● Assigned task:
Make an exact copy of the data below, leaving out every picture.

───── Input records

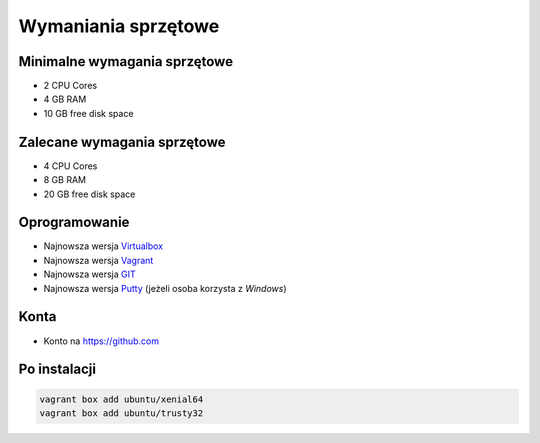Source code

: Wymaniania sprzętowe
====================

Minimalne wymagania sprzętowe
-----------------------------

- 2 CPU Cores
- 4 GB RAM
- 10 GB free disk space

Zalecane wymagania sprzętowe
-----------------------------

- 4 CPU Cores
- 8 GB RAM
- 20 GB free disk space

Oprogramowanie
--------------

- Najnowsza wersja `Virtualbox <https://www.virtualbox.org/wiki/Downloads>`_
- Najnowsza wersja `Vagrant <https://www.vagrantup.com/downloads.html>`_
- Najnowsza wersja `GIT <https://git-scm.com/downloads>`_
- Najnowsza wersja `Putty <http://www.chiark.greenend.org.uk/~sgtatham/putty/latest.html>`_ (jeżeli osoba korzysta z `Windows`)

Konta
-----

* Konto na https://github.com

Po instalacji
-------------

.. code-block:: sh

    vagrant box add ubuntu/xenial64
    vagrant box add ubuntu/trusty32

──────────

● Reply:
Source code

: Wymaniania sprzętowe
====================

Minimalne wymagania sprzętowe
-----------------------------

- 2 CPU Cores
- 4 GB RAM
- 10 GB free disk space

Zalecane wymagania sprzętowe
-----------------------------

- 4 CPU Cores
- 8 GB RAM
- 20 GB free disk space

Oprogramowanie
--------------

- Najnowsza wersja `Virtualbox <https://www.virtualbox.org/wiki/Downloads>`_
- Najnowsza wersja `Vagrant <https://www.vagrantup.com/downloads.html>`_
- Najnowsza wersja `GIT <https://git-scm.com/downloads>`_
- Najnowsza wersja `Putty <http://www.chiark.greenend.org.uk/~sgtatham/putty/latest.html>`_ (jeżeli osoba korzysta z `Windows`)

Konta
-----

* Konto na https://github.com

Po instalacji
-------------

.. code-block:: sh

    vagrant box add ubuntu/xenial64
    vagrant box add ubuntu/trusty32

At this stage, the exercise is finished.